The first summer passed and Jem Finch was ten years old and afraid of

old ghost rumours. The second summer passed and Jem was eleven; he enacted a

drama from his imagination in his front yard along with Scout and Dill. Still

summertime, and they tormented a man by sticking a note on the end of a fishing

pole, trying to persuade the man to come out. Still summertime and Jem, Scout

and Dill tormented the man yet again by invading his privacy and trespassing.

It was fall, and Jem stood in his front yard as tears of sorrow fell down his

face, while Nathan Radley cut of his only communication with Boo Radley. It was

winter, and Jem and Scout sat outside, watching as a house burned down and a

ghost threw a blanket over Scout. It was winter, and Jem stood prouder than

ever, as he watched his father kill an infested, dying dog. It was spring, and

Jem raged against an old lady by destroying her roses, kicked his sister to the

ground in fury and helped her back up. It was summertime, Jem saved his

father’s life as well as Tom Robinson’s. It was summer, and Jem sat and watched

the trial which would change his life, turn him into a man. It was summertime

still, and the justice system that Jem had so much faith in, let him down and

broke his heart. Jem stood in the courtroom as tears strolled down his face

for Tom Robinson, and what the justice system had done to him.

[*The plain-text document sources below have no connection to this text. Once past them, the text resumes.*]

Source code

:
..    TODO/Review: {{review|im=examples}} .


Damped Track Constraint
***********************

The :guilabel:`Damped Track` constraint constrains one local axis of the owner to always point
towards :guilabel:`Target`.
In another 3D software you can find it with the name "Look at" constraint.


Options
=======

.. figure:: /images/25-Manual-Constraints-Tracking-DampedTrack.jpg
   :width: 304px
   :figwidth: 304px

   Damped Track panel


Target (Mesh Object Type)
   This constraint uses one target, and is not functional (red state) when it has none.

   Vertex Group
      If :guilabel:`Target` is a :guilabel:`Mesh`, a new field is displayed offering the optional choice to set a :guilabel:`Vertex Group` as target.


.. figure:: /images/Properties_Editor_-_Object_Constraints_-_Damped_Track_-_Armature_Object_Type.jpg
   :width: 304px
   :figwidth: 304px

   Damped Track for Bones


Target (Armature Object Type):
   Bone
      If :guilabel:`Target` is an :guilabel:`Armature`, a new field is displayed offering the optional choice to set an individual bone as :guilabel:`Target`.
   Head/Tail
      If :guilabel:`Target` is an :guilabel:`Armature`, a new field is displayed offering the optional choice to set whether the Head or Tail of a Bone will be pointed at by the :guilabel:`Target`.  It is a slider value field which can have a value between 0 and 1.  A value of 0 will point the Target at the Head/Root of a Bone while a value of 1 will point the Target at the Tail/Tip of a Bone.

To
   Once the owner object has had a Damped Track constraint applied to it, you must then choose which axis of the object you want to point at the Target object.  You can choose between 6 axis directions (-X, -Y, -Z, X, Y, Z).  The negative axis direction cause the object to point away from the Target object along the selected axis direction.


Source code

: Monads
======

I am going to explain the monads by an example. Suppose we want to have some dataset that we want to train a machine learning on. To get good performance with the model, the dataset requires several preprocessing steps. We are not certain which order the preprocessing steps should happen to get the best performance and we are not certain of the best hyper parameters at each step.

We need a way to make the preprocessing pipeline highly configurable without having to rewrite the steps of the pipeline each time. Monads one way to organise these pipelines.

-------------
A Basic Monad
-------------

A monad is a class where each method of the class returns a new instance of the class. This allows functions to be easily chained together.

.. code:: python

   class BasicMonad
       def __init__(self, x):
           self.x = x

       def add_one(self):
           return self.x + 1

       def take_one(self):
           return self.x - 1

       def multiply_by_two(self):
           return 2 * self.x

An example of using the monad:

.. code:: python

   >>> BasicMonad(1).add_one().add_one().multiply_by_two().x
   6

It was summertime still, and a young man fought to change the justice

system, and to make things right, giving everyone hope for the future. It was

fall, and a young man ran made with rage when his sister mentioned the trial and

the courthouse. It was fall, and Jem’s life was saved be the man who had once

feared so much. Through these touching, traumatic events, it is easy to see how

one young care-free boy, turned into a young man full of rage, let down by the

justice system. Harper Lee’s story How To Kill A Mockingbird is a

representation of reality, since, for Jem to grow up he had to face many heart

wrenching conflicts which turned him into a young man. Harper Lee’s story was

indeed touching, realistic and unforgettable.

In conclusion, coming of age is an important and unique universal

experience. Coming of age is a preferred theme among many authors , all over

the world. Although it is a very popular theme, it is important not to forget

the traditions and ceremonies behind it. This theme was beautifully portrayed

by Harper Lee’s novel To Kill A Mockingbird. Every child most come of age at

some point in their lives, whether through a horrible ordeal, or by the passing

of time, but what is most important is that you learn from it and carry it

throughout your life. Always remember that everything that happens during a

lifetime is important and happens for a reason. The process of coming of age is

repeated throughout that lifetime, so take it and learn from it.